The results of similar studies done by others institutions in Norway and Switzerland are in line with these data. These findings illustrate the analogies between the mindset of many contemporary Europeans and large parts of the continent’s population in the Middle Ages, who had similar irrational and hateful views of the Jewish people.
How was this picture created?
If one frequently condemns and attacks Israel and largely looks away from the enormous criminality in many parts of the Arab and Muslim world, an atmosphere is created in which these absurd ideas emerge and gain great popularity, as statistics show. People don’t ask the most minimal of rational questions: How has the Palestinian population grown so much over the past decades? And how does this growth fit the demonic views of Israel that it commits genocide? I am not even speaking about the fact that Palestinians are treated in Israeli hospitals and Israeli doctors try their best to save sick Palestinian children.
Is the E.U. guilty of this?
Many in E.U. politics and civil society have helped to create and maintain these demonic views of Israel. This brings us back to the recent E.U. directive. This anti-Israel measure hardly received reactions in Europe. This shows that a circular process is going on.

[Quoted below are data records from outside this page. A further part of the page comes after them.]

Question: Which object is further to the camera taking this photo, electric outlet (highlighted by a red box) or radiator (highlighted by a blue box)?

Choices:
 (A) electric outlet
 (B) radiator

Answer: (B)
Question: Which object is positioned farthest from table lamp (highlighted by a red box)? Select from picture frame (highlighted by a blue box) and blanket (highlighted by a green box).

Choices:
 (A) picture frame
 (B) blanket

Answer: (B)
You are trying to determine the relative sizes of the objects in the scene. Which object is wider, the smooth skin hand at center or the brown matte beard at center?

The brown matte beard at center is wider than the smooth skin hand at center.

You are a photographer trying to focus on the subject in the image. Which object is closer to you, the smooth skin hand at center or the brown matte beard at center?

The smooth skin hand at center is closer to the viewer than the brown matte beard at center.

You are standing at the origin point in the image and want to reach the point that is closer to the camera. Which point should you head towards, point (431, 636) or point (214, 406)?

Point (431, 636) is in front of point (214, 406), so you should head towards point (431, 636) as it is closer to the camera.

The E.U. helps to create a widespread, very negative atmosphere about Israel and in such an environment it can take further discriminatory measures against it, which stimulate these negative views.
The E.U decision is also legally doubtful.  My colleague at the Jerusalem Center for Public Affairs, Ambassador Alan Baker has summed this up in a paper. There are flawed legal and political European assumptions concerning the status of the pre-1967 armistice lines as Israel’s border and the illegality of Israel’s settlements. He also points out that the current European position negates the E.U. commitments as a signatory and witness to the Oslo Accords. It has undertaken not to undermine negotiation issues concerning final status of the territories, borders, settlements, Jerusalem and so on.

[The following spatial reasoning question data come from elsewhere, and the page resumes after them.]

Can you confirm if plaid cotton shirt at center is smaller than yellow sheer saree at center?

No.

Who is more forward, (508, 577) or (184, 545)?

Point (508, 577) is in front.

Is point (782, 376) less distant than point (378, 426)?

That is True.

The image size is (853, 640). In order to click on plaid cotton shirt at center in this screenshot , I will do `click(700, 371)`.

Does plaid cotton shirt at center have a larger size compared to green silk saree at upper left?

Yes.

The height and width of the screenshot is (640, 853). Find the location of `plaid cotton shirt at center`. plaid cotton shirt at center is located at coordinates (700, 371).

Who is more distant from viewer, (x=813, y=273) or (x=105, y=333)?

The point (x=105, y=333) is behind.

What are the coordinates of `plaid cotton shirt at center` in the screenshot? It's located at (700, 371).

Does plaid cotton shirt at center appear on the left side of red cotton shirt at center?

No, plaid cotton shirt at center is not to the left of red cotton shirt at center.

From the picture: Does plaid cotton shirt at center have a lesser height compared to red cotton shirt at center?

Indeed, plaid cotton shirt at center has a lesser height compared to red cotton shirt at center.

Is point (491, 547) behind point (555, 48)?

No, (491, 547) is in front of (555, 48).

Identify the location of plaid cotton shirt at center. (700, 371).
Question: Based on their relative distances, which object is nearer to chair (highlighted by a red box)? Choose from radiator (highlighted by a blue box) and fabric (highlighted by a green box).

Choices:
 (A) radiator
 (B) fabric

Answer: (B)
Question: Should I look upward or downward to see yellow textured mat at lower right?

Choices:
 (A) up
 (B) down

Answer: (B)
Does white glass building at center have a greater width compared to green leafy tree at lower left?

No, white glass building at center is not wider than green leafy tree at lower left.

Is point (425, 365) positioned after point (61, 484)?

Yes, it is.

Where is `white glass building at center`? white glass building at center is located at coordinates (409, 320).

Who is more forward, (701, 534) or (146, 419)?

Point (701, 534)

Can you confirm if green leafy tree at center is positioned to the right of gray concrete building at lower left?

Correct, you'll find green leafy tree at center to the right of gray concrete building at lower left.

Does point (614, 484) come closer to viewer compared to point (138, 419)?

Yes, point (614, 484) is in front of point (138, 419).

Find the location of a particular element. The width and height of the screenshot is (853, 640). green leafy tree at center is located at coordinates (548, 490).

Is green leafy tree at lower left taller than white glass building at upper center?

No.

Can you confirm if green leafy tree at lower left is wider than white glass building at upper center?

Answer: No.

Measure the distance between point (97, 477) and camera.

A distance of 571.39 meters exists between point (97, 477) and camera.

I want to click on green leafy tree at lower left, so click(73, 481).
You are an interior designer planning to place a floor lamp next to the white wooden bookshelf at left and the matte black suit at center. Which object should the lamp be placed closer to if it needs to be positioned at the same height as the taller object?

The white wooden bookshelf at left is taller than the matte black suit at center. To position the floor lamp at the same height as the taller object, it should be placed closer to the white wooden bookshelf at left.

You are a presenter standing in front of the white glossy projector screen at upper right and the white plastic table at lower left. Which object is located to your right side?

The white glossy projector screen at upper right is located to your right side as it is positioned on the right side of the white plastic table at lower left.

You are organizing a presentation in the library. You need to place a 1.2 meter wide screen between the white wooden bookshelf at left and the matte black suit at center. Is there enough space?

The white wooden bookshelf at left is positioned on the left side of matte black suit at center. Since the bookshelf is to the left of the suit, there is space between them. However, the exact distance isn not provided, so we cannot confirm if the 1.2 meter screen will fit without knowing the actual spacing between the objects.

This directive is published at a time when the U.S.A. tries to restart the peace process. How does the European position affect this?

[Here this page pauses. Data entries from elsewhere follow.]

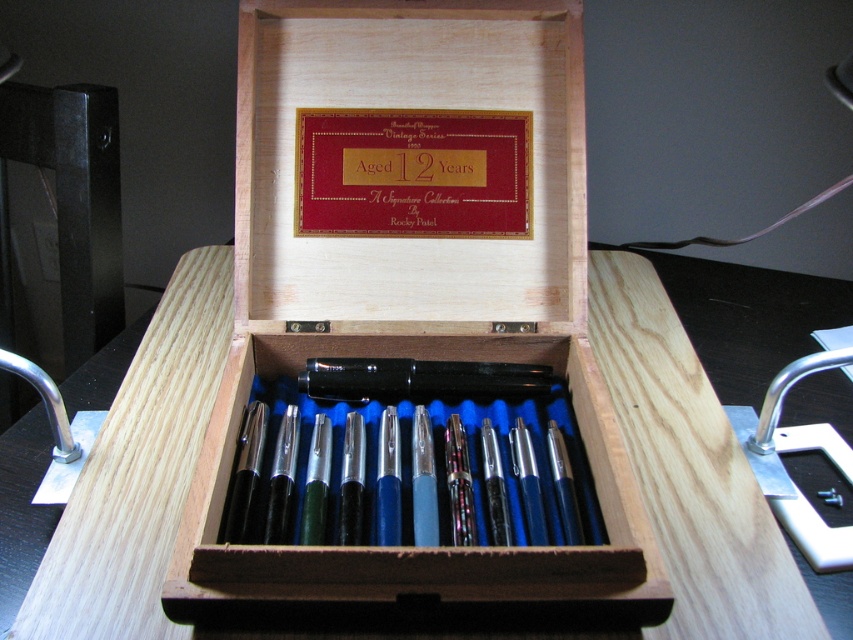
Question: Can you confirm if wooden box at center is positioned to the right of wooden table at center?

Choices:
 (A) no
 (B) yes

Answer: (A)

Question: Does wooden box at center appear under wooden table at center?

Choices:
 (A) no
 (B) yes

Answer: (A)

Question: Which of the following is the farthest from the observer?

Choices:
 (A) (149, 577)
 (B) (248, 179)

Answer: (B)

Question: Can you confirm if wooden box at center is positioned above wooden table at center?

Choices:
 (A) no
 (B) yes

Answer: (B)

Question: Among these points, which one is nearest to the camera?

Choices:
 (A) (39, 605)
 (B) (566, 76)

Answer: (A)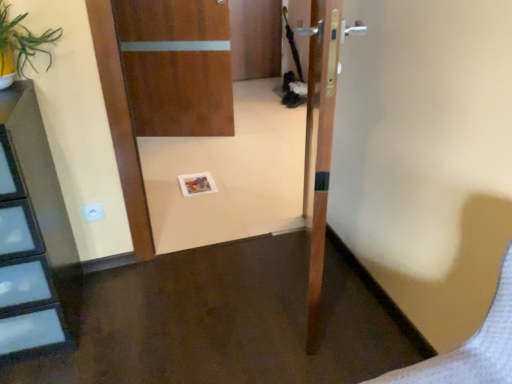
The width and height of the screenshot is (512, 384). Find the location of `wooden door at center, the 2th door viewed from the right`. wooden door at center, the 2th door viewed from the right is located at coordinates (177, 66).

You are a GUI agent. You are given a task and a screenshot of the screen. Output one action in this format:
    pyautogui.click(x=<x>, y=<y>)
    Task: Click on the wooden door at center, which is counted as the second door, starting from the back
    The height and width of the screenshot is (384, 512).
    Given the screenshot: What is the action you would take?
    pyautogui.click(x=320, y=139)

Locate an element on the screen. The height and width of the screenshot is (384, 512). green leafy plant at upper left is located at coordinates (21, 42).

At what (x,y) coordinates should I click in order to perform the action: click on white plastic electric outlet at lower left. Please return your answer as a coordinate pair (x, y). The width and height of the screenshot is (512, 384). Looking at the image, I should click on (93, 212).

Which point is more distant from viewer, [32,66] or [341,5]?

The point [32,66] is behind.

Considering the sizes of objects green leafy plant at upper left and wooden door at center, marked as the first door in a front-to-back arrangement, in the image provided, who is bigger, green leafy plant at upper left or wooden door at center, marked as the first door in a front-to-back arrangement,?

wooden door at center, marked as the first door in a front-to-back arrangement, is bigger.

From the image's perspective, is green leafy plant at upper left located above wooden door at center, which ranks as the first door in right-to-left order?

Yes, from the image's perspective, green leafy plant at upper left is on top of wooden door at center, which ranks as the first door in right-to-left order.

Can you confirm if wooden door at center, which is counted as the second door, starting from the back, is thinner than wooden door at center, placed as the 1th door when sorted from back to front?

No.

Does point (337, 27) appear closer or farther from the camera than point (136, 134)?

Point (337, 27) is closer to the camera than point (136, 134).

Can you confirm if wooden door at center, which is counted as the second door, starting from the back, is bigger than wooden door at center, the 2th door from the front?

Yes, wooden door at center, which is counted as the second door, starting from the back, is bigger than wooden door at center, the 2th door from the front.

Would you say wooden door at center, which is counted as the second door, starting from the back, is to the left or to the right of white plastic electric outlet at lower left in the picture?

From the image, it's evident that wooden door at center, which is counted as the second door, starting from the back, is to the right of white plastic electric outlet at lower left.

Is wooden door at center, which ranks as the first door in right-to-left order, directly adjacent to white plastic electric outlet at lower left?

wooden door at center, which ranks as the first door in right-to-left order, and white plastic electric outlet at lower left are not in contact.

At what (x,y) coordinates should I click in order to perform the action: click on electric outlet located on the left of wooden door at center, the second door when ordered from left to right. Please return your answer as a coordinate pair (x, y). The height and width of the screenshot is (384, 512). Looking at the image, I should click on (93, 212).

From the picture: From the image's perspective, is wooden door at center, which ranks as the first door in right-to-left order, over white plastic electric outlet at lower left?

Yes, from the image's perspective, wooden door at center, which ranks as the first door in right-to-left order, is over white plastic electric outlet at lower left.

How many degrees apart are the facing directions of wooden door at center, marked as the first door in a front-to-back arrangement, and green leafy plant at upper left?

The facing directions of wooden door at center, marked as the first door in a front-to-back arrangement, and green leafy plant at upper left are 111 degrees apart.

Between point (312, 295) and point (57, 32), which one is positioned in front?

The point (312, 295) is in front.

Find the location of a particular element. plant located on the left of wooden door at center, the second door when ordered from left to right is located at coordinates click(21, 42).

Can you tell me how much wooden door at center, arranged as the 1th door when viewed from the left, and white plastic electric outlet at lower left differ in facing direction?

The angle between the facing direction of wooden door at center, arranged as the 1th door when viewed from the left, and the facing direction of white plastic electric outlet at lower left is 19.4 degrees.

Is wooden door at center, placed as the 1th door when sorted from back to front, next to white plastic electric outlet at lower left and touching it?

No, wooden door at center, placed as the 1th door when sorted from back to front, is not next to white plastic electric outlet at lower left.

Is wooden door at center, placed as the 1th door when sorted from back to front, inside the boundaries of white plastic electric outlet at lower left, or outside?

The correct answer is: outside.

From the image's perspective, starting from the white plastic electric outlet at lower left, which door is the 2nd one above? Please provide its 2D coordinates.

[(177, 66)]

Is white plastic electric outlet at lower left in contact with green leafy plant at upper left?

white plastic electric outlet at lower left and green leafy plant at upper left are clearly separated.

Is white plastic electric outlet at lower left in front of or behind green leafy plant at upper left in the image?

white plastic electric outlet at lower left is behind green leafy plant at upper left.

Can you confirm if white plastic electric outlet at lower left is thinner than green leafy plant at upper left?

Yes, white plastic electric outlet at lower left is thinner than green leafy plant at upper left.

Can you confirm if wooden door at center, arranged as the 1th door when viewed from the left, is taller than wooden door at center, marked as the first door in a front-to-back arrangement?

In fact, wooden door at center, arranged as the 1th door when viewed from the left, may be shorter than wooden door at center, marked as the first door in a front-to-back arrangement.

Could you tell me if wooden door at center, placed as the 1th door when sorted from back to front, is facing wooden door at center, the second door when ordered from left to right?

Yes, wooden door at center, placed as the 1th door when sorted from back to front, is aimed at wooden door at center, the second door when ordered from left to right.

Considering the relative sizes of wooden door at center, the 2th door viewed from the right, and wooden door at center, which ranks as the first door in right-to-left order, in the image provided, is wooden door at center, the 2th door viewed from the right, wider than wooden door at center, which ranks as the first door in right-to-left order,?

Incorrect, the width of wooden door at center, the 2th door viewed from the right, does not surpass that of wooden door at center, which ranks as the first door in right-to-left order.

From the picture: Is the position of wooden door at center, the 2th door from the front, less distant than that of wooden door at center, which ranks as the first door in right-to-left order?

No, it is not.

At what (x,y) coordinates should I click in order to perform the action: click on door that is below the green leafy plant at upper left (from the image's perspective). Please return your answer as a coordinate pair (x, y). Image resolution: width=512 pixels, height=384 pixels. Looking at the image, I should click on (320, 139).

Where is `door on the left side of wooden door at center, which is counted as the second door, starting from the back`? The image size is (512, 384). door on the left side of wooden door at center, which is counted as the second door, starting from the back is located at coordinates (177, 66).

When comparing their distances from wooden door at center, the 2th door viewed from the right, does wooden door at center, marked as the first door in a front-to-back arrangement, or green leafy plant at upper left seem further?

green leafy plant at upper left.

Based on their spatial positions, is wooden door at center, marked as the first door in a front-to-back arrangement, or wooden door at center, arranged as the 1th door when viewed from the left, closer to green leafy plant at upper left?

wooden door at center, marked as the first door in a front-to-back arrangement, lies closer to green leafy plant at upper left than the other object.

From the image, which object appears to be farther from wooden door at center, the 2th door from the front, green leafy plant at upper left or white plastic electric outlet at lower left?

green leafy plant at upper left is further to wooden door at center, the 2th door from the front.

Which object lies further to the anchor point white plastic electric outlet at lower left, wooden door at center, the 2th door viewed from the right, or wooden door at center, which ranks as the first door in right-to-left order?

wooden door at center, the 2th door viewed from the right, is further to white plastic electric outlet at lower left.

Based on their spatial positions, is wooden door at center, which is counted as the second door, starting from the back, or wooden door at center, arranged as the 1th door when viewed from the left, further from white plastic electric outlet at lower left?

The object further to white plastic electric outlet at lower left is wooden door at center, arranged as the 1th door when viewed from the left.

Considering their positions, is white plastic electric outlet at lower left positioned further to green leafy plant at upper left than wooden door at center, arranged as the 1th door when viewed from the left?

wooden door at center, arranged as the 1th door when viewed from the left, lies further to green leafy plant at upper left than the other object.

Estimate the real-world distances between objects in this image. Which object is closer to white plastic electric outlet at lower left, wooden door at center, which ranks as the first door in right-to-left order, or green leafy plant at upper left?

green leafy plant at upper left is positioned closer to the anchor white plastic electric outlet at lower left.

Looking at this image, from the image, which object appears to be farther from white plastic electric outlet at lower left, green leafy plant at upper left or wooden door at center, the second door when ordered from left to right?

Among the two, wooden door at center, the second door when ordered from left to right, is located further to white plastic electric outlet at lower left.

I want to click on electric outlet located between wooden door at center, which ranks as the first door in right-to-left order, and wooden door at center, the 2th door viewed from the right, in the depth direction, so [93, 212].

Identify the location of electric outlet between green leafy plant at upper left and wooden door at center, marked as the first door in a front-to-back arrangement, from left to right. (93, 212).

Locate an element on the screen. This screenshot has width=512, height=384. plant between wooden door at center, which is counted as the second door, starting from the back, and wooden door at center, the 2th door from the front, in the front-back direction is located at coordinates (21, 42).

This screenshot has height=384, width=512. I want to click on electric outlet between green leafy plant at upper left and wooden door at center, arranged as the 1th door when viewed from the left, along the z-axis, so click(93, 212).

It gives great support to the many Israelis who are convinced by now that further concessions will not lead to peace and that whatever agreement presented as final will only encourage the Palestinians to continue the — from their viewpoint — rather successful incitement. Thereafter, they will make further demands, with the help of Europeans and other allies, until Israel is annihilated. There is much evidence to support that opinion. Another colleague of mine, Ambassador Dore Gold found after the Oslo Agreements in 1993 when he was Israel’s ambassador at the U.N. that the Europeans continued to vote for the same anti-Israel resolutions in the General Assembly of the United Nations as they did before.
In other words, you say that Israel cannot trust the European Union?
I think that is a fair summary. Accepting some of the European positions on the Palestinian-Israeli conflict may ultimately become suicidal for the State of Israel.